2020-06-03
The following robots.txt file tells Baiduspider (baidu.com), 360Spider (so.com), Yisouspider (sm.cn), PetalBot (Huawei), Bytespider (bytedance.com), Sogou spiders (sogou.com) not to crawl the entire website.
User-agent: Baiduspider User-agent: 360Spider User-agent: Yisouspider User-agent: PetalBot User-agent: Bytespider User-agent: Sogou web spider User-agent: Sogou inst spider Disallow: /
However, I still see Bytespider
and Sogou web spider/4.0
from nginx access logs.
It seems Bytespider and Sogou spiders are not fully compatible with robots exclusion standard. These crawlers magically disappeared one week after I created a separate block for each user agent in robots.txt.

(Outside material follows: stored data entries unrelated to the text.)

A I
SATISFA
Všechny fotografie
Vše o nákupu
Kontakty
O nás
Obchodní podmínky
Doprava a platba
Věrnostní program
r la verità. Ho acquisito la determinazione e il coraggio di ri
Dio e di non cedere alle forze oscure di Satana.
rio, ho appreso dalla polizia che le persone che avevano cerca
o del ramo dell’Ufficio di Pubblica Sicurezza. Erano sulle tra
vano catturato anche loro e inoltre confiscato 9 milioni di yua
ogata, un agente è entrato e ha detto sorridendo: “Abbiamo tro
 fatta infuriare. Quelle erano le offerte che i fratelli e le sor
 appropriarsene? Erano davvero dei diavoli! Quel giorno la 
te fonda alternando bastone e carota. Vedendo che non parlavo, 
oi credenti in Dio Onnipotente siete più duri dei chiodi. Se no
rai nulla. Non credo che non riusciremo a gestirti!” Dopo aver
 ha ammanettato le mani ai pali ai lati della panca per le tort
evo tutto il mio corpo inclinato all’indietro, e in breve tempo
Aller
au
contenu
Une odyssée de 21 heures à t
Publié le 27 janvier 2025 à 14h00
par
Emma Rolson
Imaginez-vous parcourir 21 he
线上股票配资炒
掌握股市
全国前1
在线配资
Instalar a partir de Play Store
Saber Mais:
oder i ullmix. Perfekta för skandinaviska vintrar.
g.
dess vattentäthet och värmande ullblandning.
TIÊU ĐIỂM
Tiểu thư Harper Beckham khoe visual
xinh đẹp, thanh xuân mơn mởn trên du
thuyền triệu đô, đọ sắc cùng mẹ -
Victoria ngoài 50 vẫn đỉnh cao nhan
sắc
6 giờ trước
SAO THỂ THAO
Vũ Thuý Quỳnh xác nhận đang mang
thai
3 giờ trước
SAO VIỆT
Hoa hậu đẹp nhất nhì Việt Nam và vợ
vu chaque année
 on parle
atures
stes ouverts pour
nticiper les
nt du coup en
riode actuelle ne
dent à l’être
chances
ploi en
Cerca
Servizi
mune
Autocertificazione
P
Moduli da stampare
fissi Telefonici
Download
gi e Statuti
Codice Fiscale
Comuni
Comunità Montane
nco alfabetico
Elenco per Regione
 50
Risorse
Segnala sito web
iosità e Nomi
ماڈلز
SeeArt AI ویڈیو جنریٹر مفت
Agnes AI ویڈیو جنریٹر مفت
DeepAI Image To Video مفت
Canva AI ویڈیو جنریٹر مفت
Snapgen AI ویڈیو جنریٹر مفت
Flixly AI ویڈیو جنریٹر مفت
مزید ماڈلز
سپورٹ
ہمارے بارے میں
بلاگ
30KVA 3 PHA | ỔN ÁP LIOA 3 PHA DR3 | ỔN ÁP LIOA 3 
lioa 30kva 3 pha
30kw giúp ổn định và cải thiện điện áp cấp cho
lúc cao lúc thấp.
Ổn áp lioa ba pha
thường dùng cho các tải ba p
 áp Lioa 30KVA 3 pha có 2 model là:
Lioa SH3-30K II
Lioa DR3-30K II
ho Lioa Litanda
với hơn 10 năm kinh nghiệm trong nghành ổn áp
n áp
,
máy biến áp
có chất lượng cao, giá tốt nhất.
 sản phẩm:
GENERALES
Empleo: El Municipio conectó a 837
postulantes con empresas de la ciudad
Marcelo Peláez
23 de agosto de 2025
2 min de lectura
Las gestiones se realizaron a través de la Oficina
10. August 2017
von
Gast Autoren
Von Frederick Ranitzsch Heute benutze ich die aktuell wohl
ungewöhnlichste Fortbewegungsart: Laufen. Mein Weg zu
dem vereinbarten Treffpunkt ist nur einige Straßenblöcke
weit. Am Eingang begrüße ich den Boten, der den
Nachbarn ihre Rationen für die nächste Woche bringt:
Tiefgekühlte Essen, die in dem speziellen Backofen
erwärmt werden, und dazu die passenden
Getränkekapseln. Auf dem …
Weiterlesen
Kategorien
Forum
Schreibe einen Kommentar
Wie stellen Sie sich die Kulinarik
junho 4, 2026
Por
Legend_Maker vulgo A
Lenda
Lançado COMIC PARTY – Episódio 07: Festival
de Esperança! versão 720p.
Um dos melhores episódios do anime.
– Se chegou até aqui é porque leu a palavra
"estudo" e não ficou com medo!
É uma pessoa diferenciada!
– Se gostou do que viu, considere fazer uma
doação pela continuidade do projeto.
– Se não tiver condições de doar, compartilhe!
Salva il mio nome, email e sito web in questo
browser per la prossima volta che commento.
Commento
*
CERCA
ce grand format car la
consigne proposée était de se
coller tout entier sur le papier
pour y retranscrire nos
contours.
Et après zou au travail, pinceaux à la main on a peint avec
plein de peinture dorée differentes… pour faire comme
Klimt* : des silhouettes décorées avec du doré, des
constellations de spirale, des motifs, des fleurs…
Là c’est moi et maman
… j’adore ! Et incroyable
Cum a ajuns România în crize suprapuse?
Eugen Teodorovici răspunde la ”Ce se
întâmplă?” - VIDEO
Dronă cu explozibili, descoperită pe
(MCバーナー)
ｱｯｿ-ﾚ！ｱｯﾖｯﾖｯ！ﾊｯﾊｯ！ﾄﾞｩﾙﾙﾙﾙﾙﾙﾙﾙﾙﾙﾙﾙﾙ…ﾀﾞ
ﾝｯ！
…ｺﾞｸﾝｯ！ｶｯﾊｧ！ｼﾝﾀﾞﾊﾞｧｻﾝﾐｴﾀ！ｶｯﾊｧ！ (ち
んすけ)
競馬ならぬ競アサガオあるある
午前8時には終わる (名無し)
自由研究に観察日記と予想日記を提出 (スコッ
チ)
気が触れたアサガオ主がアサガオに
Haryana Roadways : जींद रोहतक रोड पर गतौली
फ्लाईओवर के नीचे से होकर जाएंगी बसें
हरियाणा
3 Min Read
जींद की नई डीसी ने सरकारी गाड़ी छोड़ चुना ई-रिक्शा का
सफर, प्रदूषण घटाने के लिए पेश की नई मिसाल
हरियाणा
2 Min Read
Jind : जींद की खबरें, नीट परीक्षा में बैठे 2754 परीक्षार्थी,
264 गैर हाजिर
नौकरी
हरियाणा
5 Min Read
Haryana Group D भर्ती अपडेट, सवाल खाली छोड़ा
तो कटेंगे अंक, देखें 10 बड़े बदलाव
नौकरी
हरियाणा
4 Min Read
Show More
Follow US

User-agent: Baiduspider User-agent: 360Spider User-agent: Yisouspider User-agent: PetalBot Disallow: / User-agent: Bytespider Disallow: / User-agent: Sogou web spider Disallow: / User-agent: Sogou inst spider Disallow: /
Search Engine | User Agent | Reverse DNS Lookup |
---|---|---|
Baidu | Baiduspider | baiduspider-*-*-*-*.crawl.baidu.com. |
Sogou | Sogou web spider | sogouspider-*-*-*-*.crawl.sogou.com |
Byte Dance | Bytespider | bytespider-*-*-*-*.crawl.bytedance.com |
Shenma | Yisouspider | shenmaspider-*-*-*-*.crawl.sm.cn |
Huawei | PetalBot | petalbot-*-*-*-*.aspiegel.com |
LINE (Naver) | Linespider | crawl.*-*-*-*.search.line-apps.com |
Naver | Yeti | crawl.*-*-*-*.web.naver.com |
Cốc Cốc | coccocbot | bot-*-*-*-*.coccoc.com |
Qwant | Qwantify | qwantbot-*-*-*-*.qwant.com |
Apple | Applebot | *-*-*-*.applebot.apple.com |
Twitterbot | r-*-*-*-*.twttr.com | |
facebookexternalhit | fwdproxy-*-*.fbsv.net |